Source passage:
=-=-=-=-=

A review of records by The Atlanta Journal-Constitution shows that the Department of Public Safety had issued just 18 citations from April 3, when the order took effect, through Tuesday. The other main state agency enforcing the law, the Department of Natural Resources, reported just one criminal charge.
Many metro Atlanta police departments and sheriff’s offices say they’ve fielded a surge of calls about potential incidents. But instead of criminal charges or citations, officer and deputies are educating citizens on the order, therefore avoiding booking violators in jail.
“We are not aiming to arrest people violating the shelter-in-place order,” Capt. Jay Baker of the Cherokee County Sheriff’s Office said. “In an effort to keep our deputies and other inmates safe, we’re trying to avoid unnecessary arrests for non-violent crimes.”
City of Atlanta police officers, too, haven’t issued any citations for those violating either Kemp’s order or an earlier one from Mayor Keisha Lance Bottoms, a spokesman said.

=-=-=-=-=

Short problem A:
Write out the enforcement passage word for word from "A review of" to "violators in jail.".
Short problem B:
Using the enforcement passage, answer these:
(i) How many citations had the Department of Public Safety issued from April 3 through Tuesday?
(ii) Which office is Capt. Jay Baker with?
(iii) Who issued the earlier order mentioned alongside Kemp's?

Available data:
=-=-=-=-=

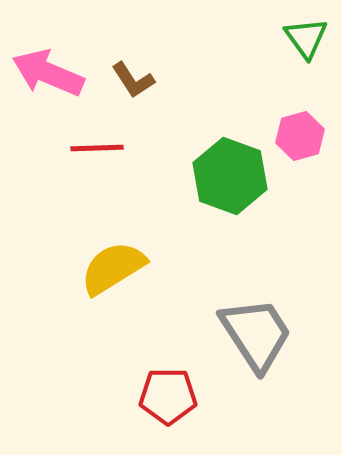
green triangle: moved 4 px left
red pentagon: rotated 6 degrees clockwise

=-=-=-=-=

Final answer A:
A review of records by The Atlanta Journal-Constitution shows that the Department of Public Safety had issued just 18 citations from April 3, when the order took effect, through Tuesday. The other main state agency enforcing the law, the Department of Natural Resources, reported just one criminal charge.
Many metro Atlanta police departments and sheriff’s offices say they’ve fielded a surge of calls about potential incidents. But instead of criminal charges or citations, officer and deputies are educating citizens on the order, therefore avoiding booking violators in jail.

Final answer B:
(i) 18
(ii) The Cherokee County Sheriff's Office
(iii) Mayor Keisha Lance Bottoms